# About this task
Pull every line containing "content" out of the material below.

== Segment start ==

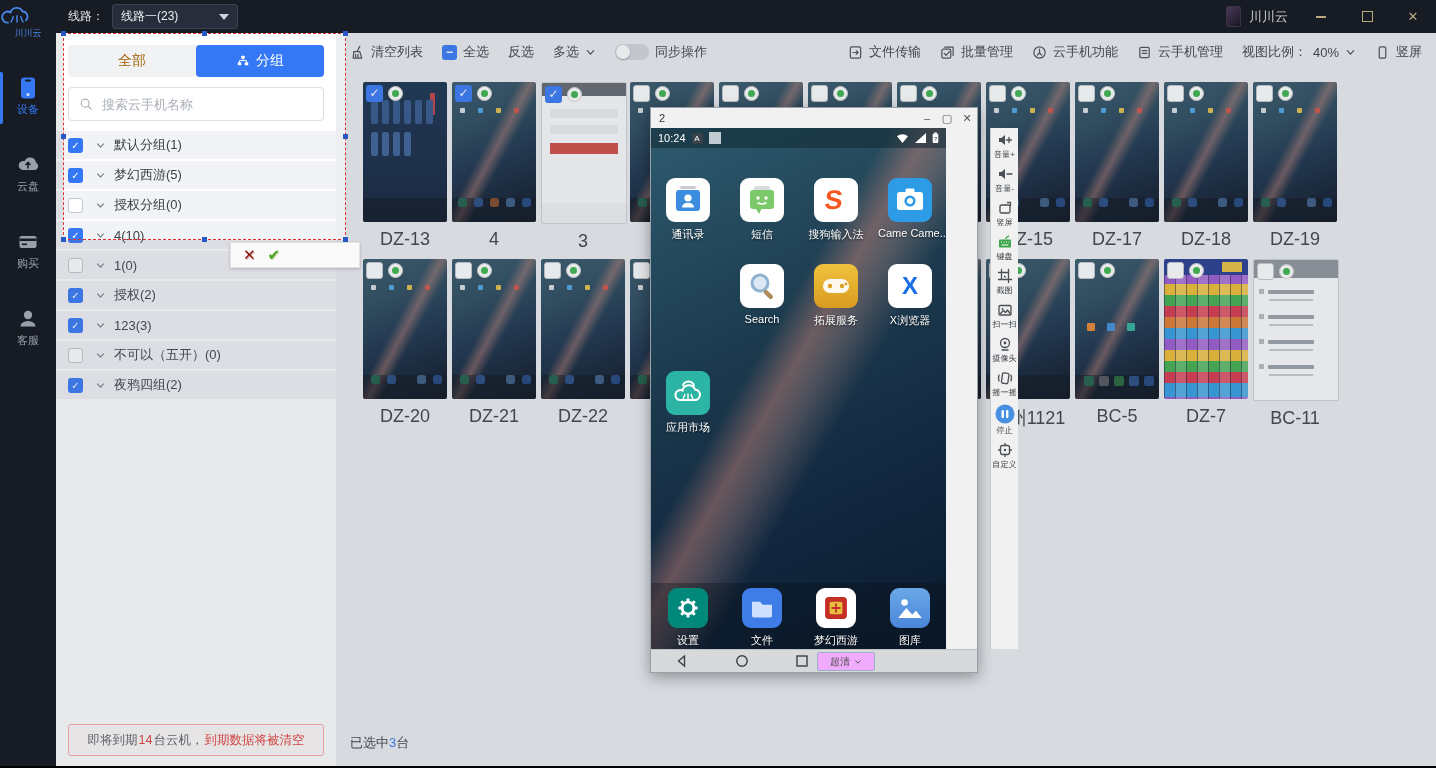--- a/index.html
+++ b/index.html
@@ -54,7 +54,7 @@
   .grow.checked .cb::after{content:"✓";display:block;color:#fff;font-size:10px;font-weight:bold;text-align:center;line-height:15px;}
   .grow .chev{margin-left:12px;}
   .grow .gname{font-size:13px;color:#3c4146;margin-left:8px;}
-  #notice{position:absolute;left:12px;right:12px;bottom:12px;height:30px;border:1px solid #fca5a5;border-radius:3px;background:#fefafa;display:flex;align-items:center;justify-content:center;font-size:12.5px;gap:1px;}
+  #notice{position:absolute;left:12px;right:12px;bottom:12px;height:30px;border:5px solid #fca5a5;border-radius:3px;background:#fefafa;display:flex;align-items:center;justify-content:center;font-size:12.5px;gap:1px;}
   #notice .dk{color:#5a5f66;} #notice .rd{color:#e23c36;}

== Segment end ==

# Exercise output
   .grow.checked .cb::after{content:"✓";display:block;color:#fff;font-size:10px;font-weight:bold;text-align:center;line-height:15px;}
-  #notice{position:absolute;left:12px;right:12px;bottom:12px;height:30px;border:1px solid #fca5a5;border-radius:3px;background:#fefafa;display:flex;align-items:center;justify-content:center;font-size:12.5px;gap:1px;}
+  #notice{position:absolute;left:12px;right:12px;bottom:12px;height:30px;border:5px solid #fca5a5;border-radius:3px;background:#fefafa;display:flex;align-items:center;justify-content:center;font-size:12.5px;gap:1px;}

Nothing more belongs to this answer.